RAMALLAH, May 25 (Xinhua) -- On the way back from work or school during the month of Ramadan, most families would make stops to buy the traditional dessert of the season, Qatayef, a kind of dessert widely enjoyed after the first meal of the day for fasting Muslims.

The simple recipe making it affordable for everybody, Qatayef is not a dessert easy to prepare at home. With starch, water and yeast, Qatayef's circular bread is made by specialized sweet shops. When taken home, the dessert is stuffed with nuts or cheese, fried or oven-baked, and then dipped in sugar syrup.

Eating Qatayef is a long tradition with reference in history books since the Abbasid era (750 A.D. to 1258 A.D.). It has become a Ramadan must-have dessert.

During Ramadan, Muslims all over the world abstain from eating and drinking from dawn to dusk throughout the entire month. Starting the day after Ramadan is over, Muslims launch a three-day feast known as Eid al-Fitr.

Nowadays, special machines pour materials on a large hot plate to increase efficiency and produce Qatayef in bigger quantities.

Dessert chef Abdallah Nabulsi, 45, is responsible for the Qatayef making in one of the busiest sweet shops in Al-Bireh city, near Ramallah. He has been in the business since he was 15 years old and learned it from his father.

"When I used to work with my father, we used to make the dough by hand, tolerating the hot water used in the process, in order to feed people and enjoy the atmosphere of Ramadan," said Nabulsi.

He went on saying that this tradition has run through "since our grandparents' days." During Ramadan, it is an affordable must on the table, next to falafel and hummus.

It is generally believed that this dessert would invigorate Muslims after long-time fasting.

Zaher Hmeidat, a regular customer of Qatayef, said that he is reminded by his family and neighbors to buy the dessert before heading home.

"In a nutshell, it is a popular dessert in Palestine that gives body energy," Hmeidat said.

"During this holy month of Ramadan, people live with limited energy and lack of sugar, so this meal gives us dough, cheese and sugar needed after breaking the fast. This has been a historic tradition in Ramadan," he concluded.
============================================================
_REQUEST 1:_ Rewrite the Qatayef article between "RAMALLAH, May 25" and "Ramadan must-have dessert.", inclusive, substituting "honey syrup" for "sugar syrup".
_REQUEST 2:_ Decide whether each statement agrees with the Qatayef article, answering yes or no and quoting the words that settle it: (a) Qatayef's circular bread is made from starch, water and yeast. (b) Abdallah Nabulsi learned the trade from his father. (c) Eid al-Fitr is a one-day feast.

_Figure understanding tasks:_
============================================================
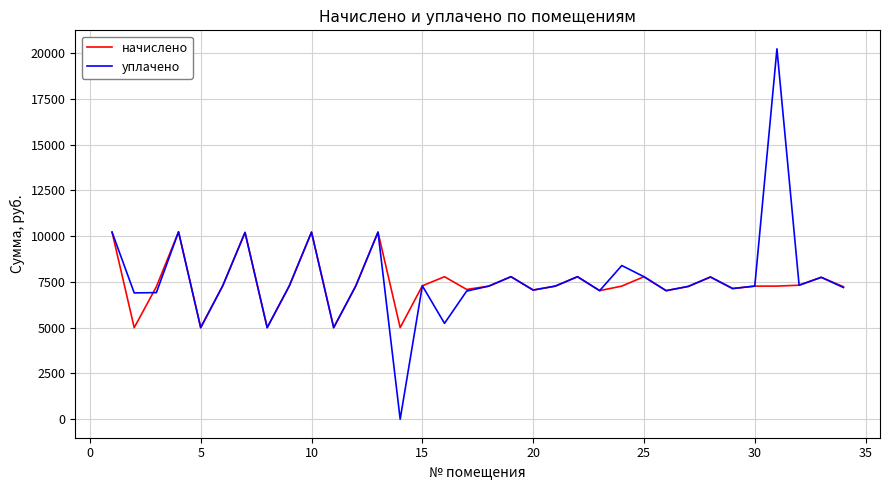

Which series has the largest range (max minus min)?

уплачено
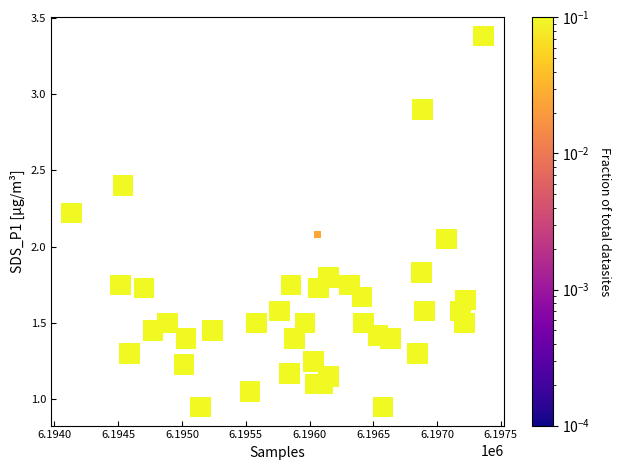

What is the range of X values (max minus min)?

3228.0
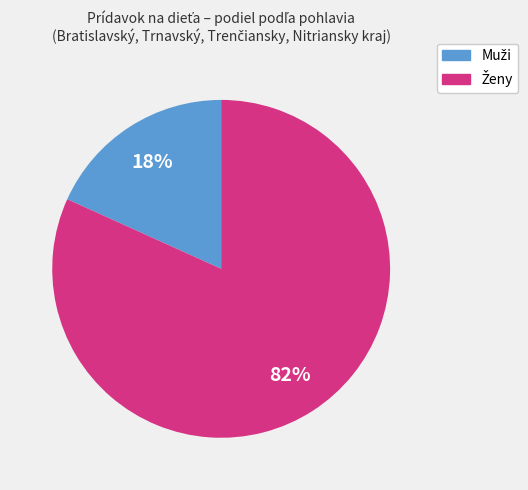

Is there any slice that represents more than half of the pie?

Yes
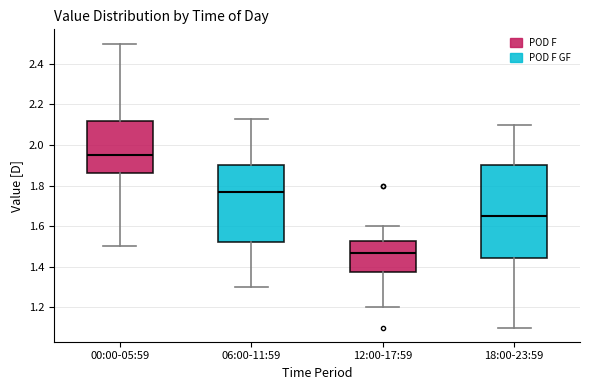

Which box's median line is the highest?

00:00-05:59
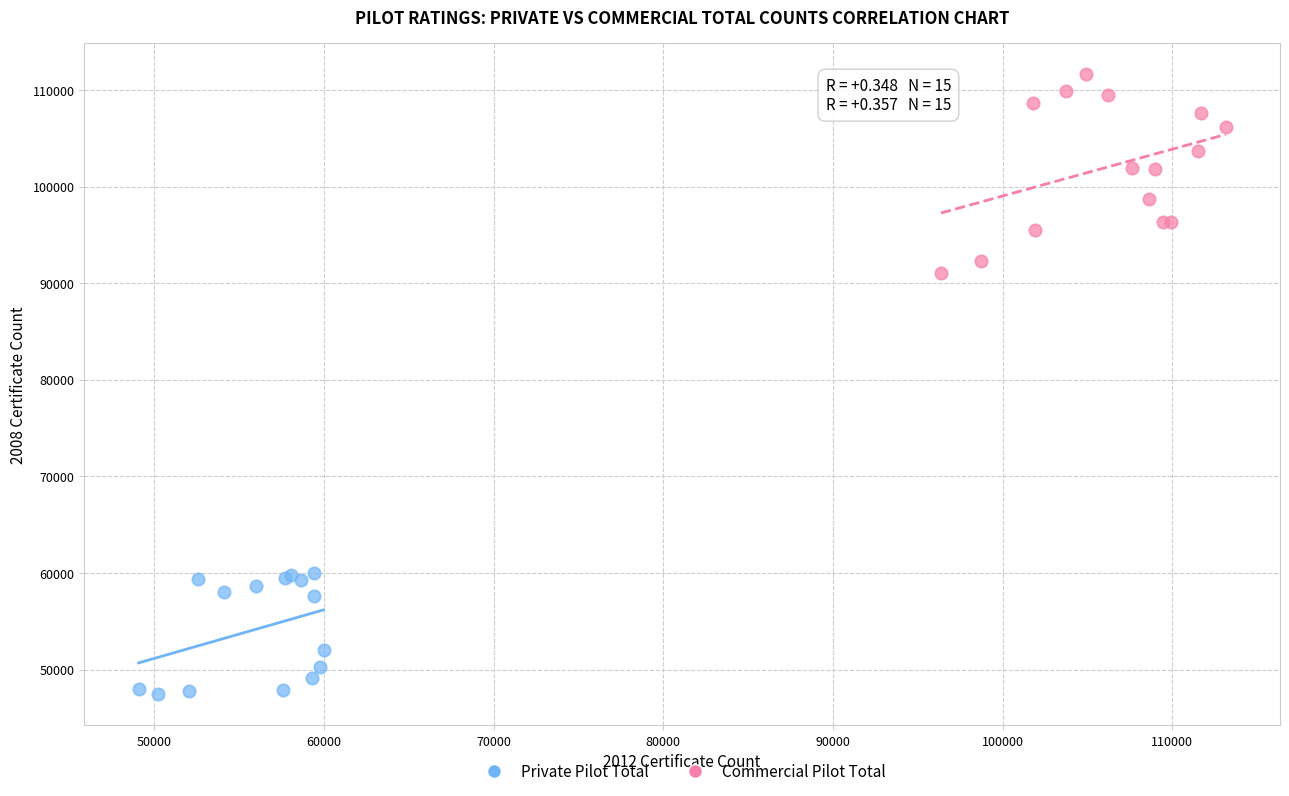

Which series reaches the maximum Y coordinate?

Commercial Pilot Total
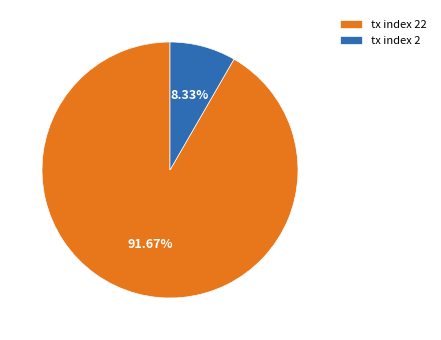

Which category accounts for the majority?

tx index 22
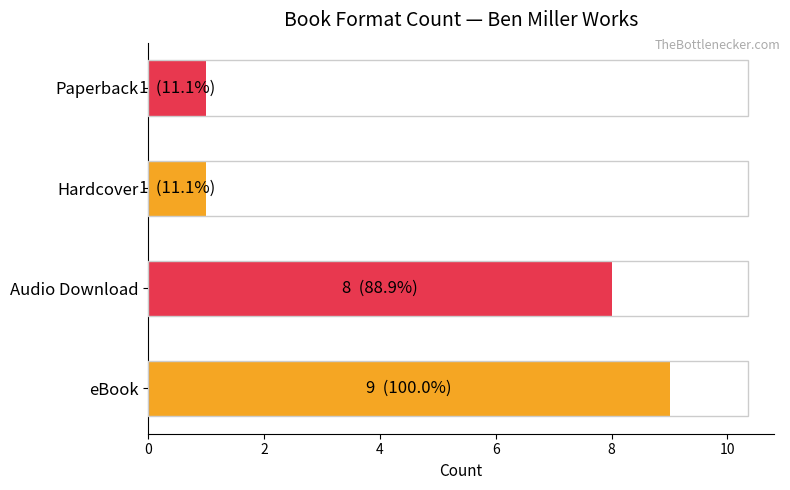

What is the change in value from Audio Download to Paperback?

-7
============================================================
_EXERCISE ANSWER 1:_
RAMALLAH, May 25 (Xinhua) -- On the way back from work or school during the month of Ramadan, most families would make stops to buy the traditional dessert of the season, Qatayef, a kind of dessert widely enjoyed after the first meal of the day for fasting Muslims.

The simple recipe making it affordable for everybody, Qatayef is not a dessert easy to prepare at home. With starch, water and yeast, Qatayef's circular bread is made by specialized sweet shops. When taken home, the dessert is stuffed with nuts or cheese, fried or oven-baked, and then dipped in honey syrup.

Eating Qatayef is a long tradition with reference in history books since the Abbasid era (750 A.D. to 1258 A.D.). It has become a Ramadan must-have dessert.

_EXERCISE ANSWER 2:_
(a) Yes: "With starch, water and yeast, Qatayef's circular bread is made by specialized sweet shops."
(b) Yes: "He has been in the business since he was 15 years old and learned it from his father."
(c) No: "Muslims launch a three-day feast known as Eid al-Fitr."